When preparing for technical interviews as a developer, it is important to be familiar with different data structures like arrays and linked lists and the pros and cons of working with each. Something to take into consideration is the memory allocated for each and also the time complexity of each. One way of looking at speed is through the Big O Notation.
Big O Notation
What is the Big O Notation? Big O is the way we describe the performance efficiency or complexity of algorithms.
The graph above represents the Big O complexity chart. In order to understand the differences and similarities between Arrays and Linked List, we must first understand Big O and some of the different time complexity possibilities. Below are three different possibilities for the speed of an algorithm.
- O(1): Executes in the same time regardless of the size of the input
- O(n): Executes linearly and proportionally to the size of the input
- O(n²): Performance is directly proportional to the square of the size of the input (ex: nested iterations, loops)
Now that we are familiar with the Big O, we can now dive into the similarities of Linked Lists in terms of time complexity and memory allocation.
Arrays
What is an Array? An array is a collection of elements that are ideally of the same data type. When an array is created, the size of the array is specified at the time of declaration meaning it is a fixed size. Arrays are also stored as one large contiguous block of memory starting at an index of zero. This means that the elements get stored in consecutive slots of memory.
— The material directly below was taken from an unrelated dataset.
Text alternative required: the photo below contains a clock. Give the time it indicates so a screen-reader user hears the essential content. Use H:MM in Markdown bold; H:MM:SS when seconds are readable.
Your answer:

For example, when accessing an array at an index of 2, we are retrieving the third element.
Since the size of an array is specified at the time of declaration, part of the array contains the data, and the other portion of the array is empty so that it can store new elements if we wanted to add to it. If an array becomes too large, a new array must be created that copies over the original data and then doubles in size to create more empty space for future data to be stored. With an array, there is often memory allocated to the actual data stored and memory allocated to empty slots that may be filled in the future.
The image above represents an array. When using an array it common to access an element at a certain point, remove an elements or add an element. However, these different actions have costs in terms of time. For an array, accessing elements at a specified index has a constant time of Big O(1).
Inserting or removing from an array can come in three different forms: inserting/removing from the being, inserting/removing from the end, or inserting/removing from the middle. In order to add an element to the beginning of an array, we must shift every other element after it to a higher index. For example, If we wanted to add 2 to the beginning of the above so that it would now be at the zeroth index, 10 would now be at the first, 9 would be at the second and so on. Time taken will be proportional to the size of the list or Big O(n), n being the size of the list.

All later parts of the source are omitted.